SELECT * FROM your_table WHERE your_column LIKE "Terms%" ORDER BY your_column;
Based on the storage engine and mysql version you probably can use the full text search capabilities of MySQL. For example:
SELECT *, MATCH (your_column) AGAINST ('Terms' IN BOOLEAN MODE) AS relevance
FROM your_table
WHERE MATCH (your_column) AGAINST ('Terms' IN BOOLEAN MODE)
ORDER BY relevance
You can find more info here: http://dev.mysql.com/doc/refman/5.5/en/fulltext-boolean.html
Or if you don't want FTS another possible solution where ordering is strictly based on the length (difference) of the strings.
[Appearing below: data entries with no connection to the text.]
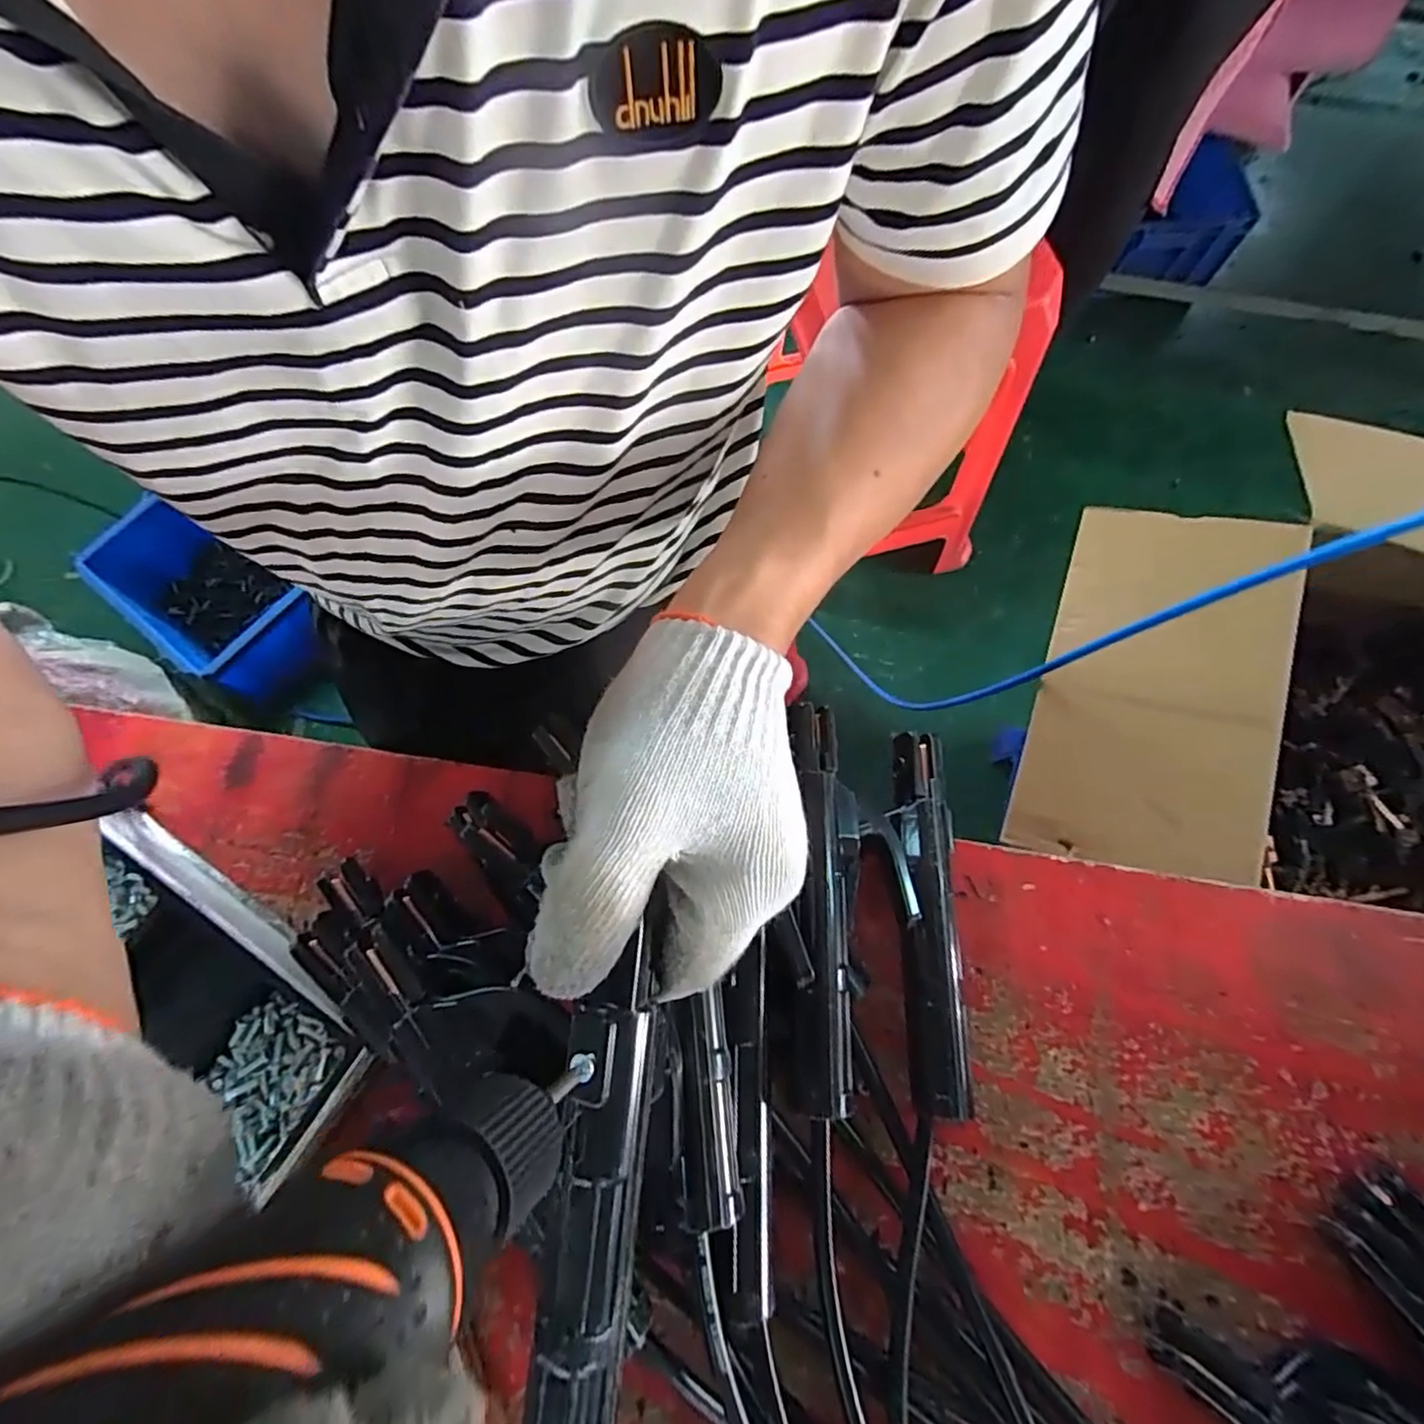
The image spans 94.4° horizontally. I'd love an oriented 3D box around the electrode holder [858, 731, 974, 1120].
[{"bbox_3d":[0.111,0.106,0.357,0.044,0.043,0.190,-2,73,1],"label":"electrode holder"}]

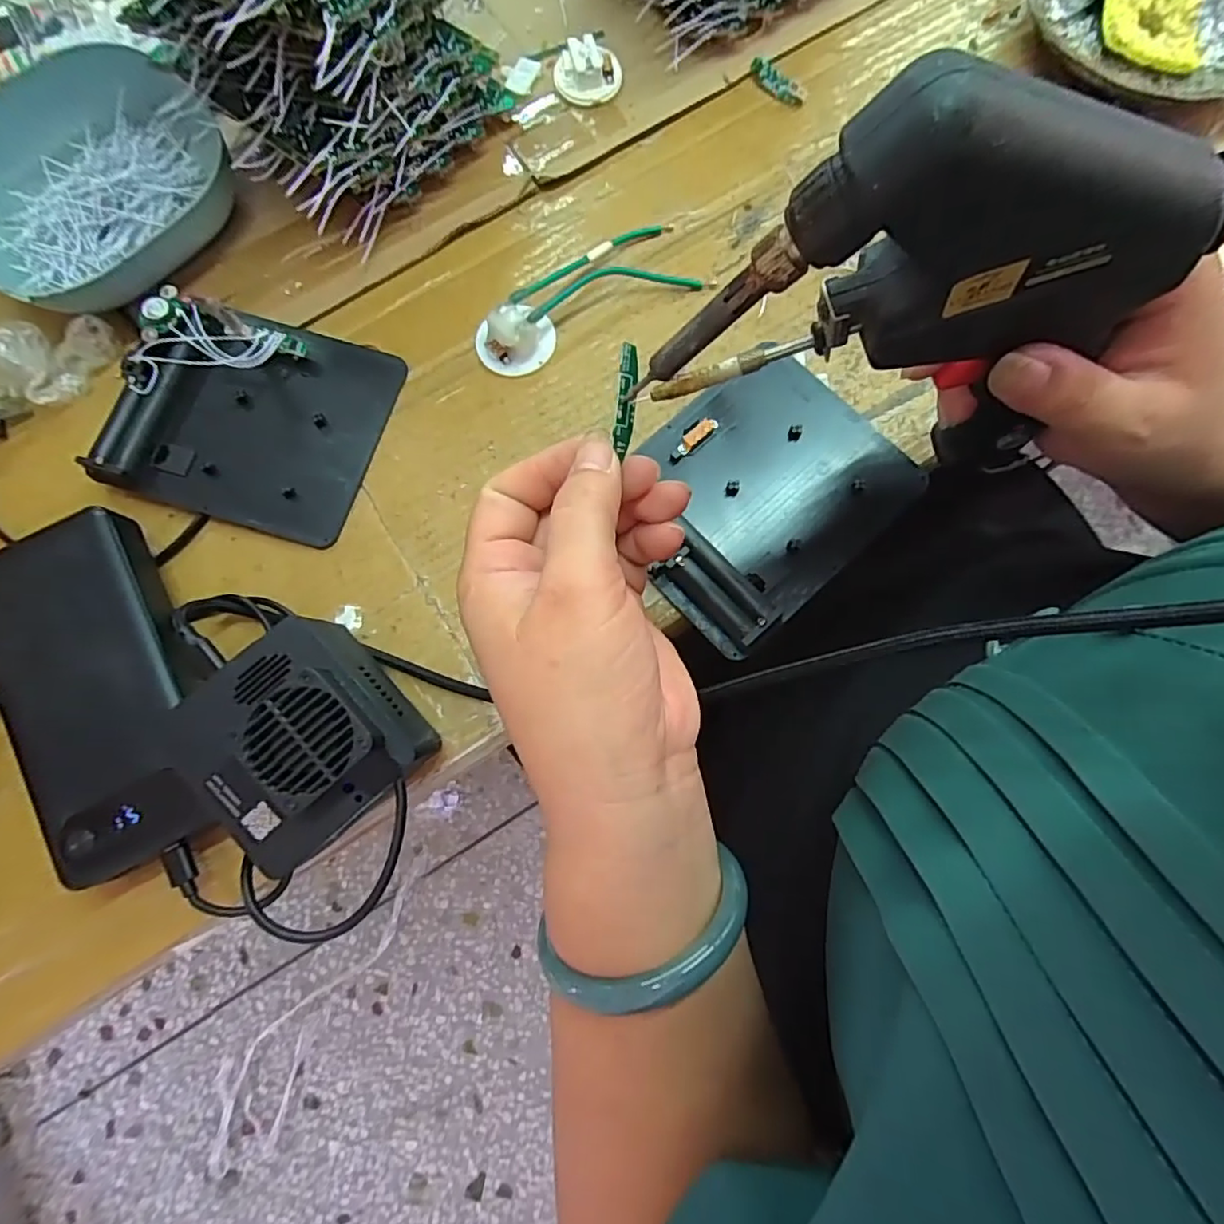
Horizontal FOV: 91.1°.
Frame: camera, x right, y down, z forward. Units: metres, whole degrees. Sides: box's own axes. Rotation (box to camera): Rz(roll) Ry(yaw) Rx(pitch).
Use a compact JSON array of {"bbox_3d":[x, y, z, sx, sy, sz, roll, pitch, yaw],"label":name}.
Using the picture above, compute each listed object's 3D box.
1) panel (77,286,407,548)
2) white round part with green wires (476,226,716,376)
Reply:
[{"bbox_3d":[-0.184,-0.102,0.303,0.121,0.025,0.112,16,78,6],"label":"panel"},{"bbox_3d":[-0.017,-0.175,0.322,0.128,0.019,0.056,-27,77,-4],"label":"white round part with green wires"}]

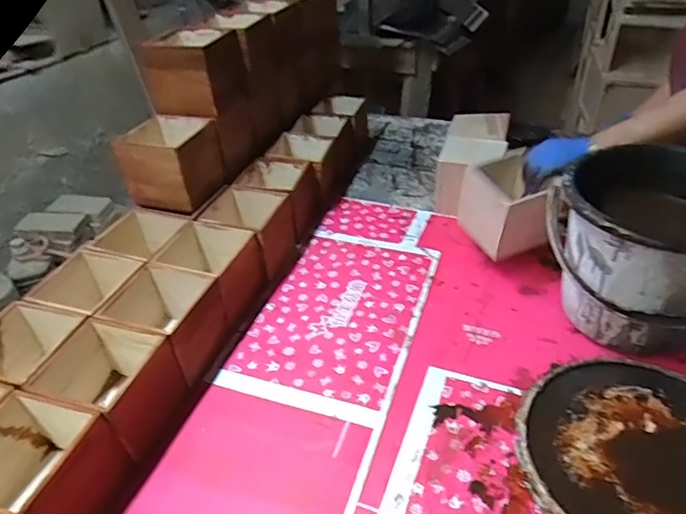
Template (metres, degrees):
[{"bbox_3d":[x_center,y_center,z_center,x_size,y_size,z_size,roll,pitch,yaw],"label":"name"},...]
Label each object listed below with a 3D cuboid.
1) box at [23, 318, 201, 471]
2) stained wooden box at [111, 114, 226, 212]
[{"bbox_3d":[-0.304,0.182,0.686,0.136,0.127,0.128,10,40,17],"label":"box"},{"bbox_3d":[-0.311,-0.173,0.923,0.135,0.119,0.131,7,39,14],"label":"stained wooden box"}]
SELECT * FROM your_table WHERE your_column LIKE "Terms%" ORDER BY ABS(LENGTH(your_column) - LENGTH('Terms'));
You are looking for fulltext search. Below a very simple example
SELECT id,name MATCH (name) AGAINST ('string' > 'string*' IN BOOLEAN MODE) AS score
FROM tablename WHERE MATCH (name) AGAINST ('string' > 'string*' IN BOOLEAN MODE)
ORDER BY score DESC
The advantage of this is that you can control the value of words. This is very basic, you can 'up' some matches or words (or 'down' them)
In my example an exact match ('string') would get a higher score than the string with something attached ('string*'). The following line is even one step broader:
'string' > 'string*' > '*string*'
This documentation about fulltextsearch explains allot. It's a long read, but worth it and complete.
Don't use fulltext index if you search for prefix string!
Using LIKE "Term%" the optimizer will be able to use a potential index on your_column:
SELECT * FROM your_table
WHERE your_column LIKE "Terms%"
ORDER BY CHAR_LENGTH(your_column),your_column
Note the ORDER BY clause: it first sorts by string length, and only use alphabetcal order to sort strings of equal length.
And please, use CHAR_LENGTH and not LENGTH as the first count the number of characters, whereas the later count number of bytes. Using a variable length encoding such as utf8, this would made a difference.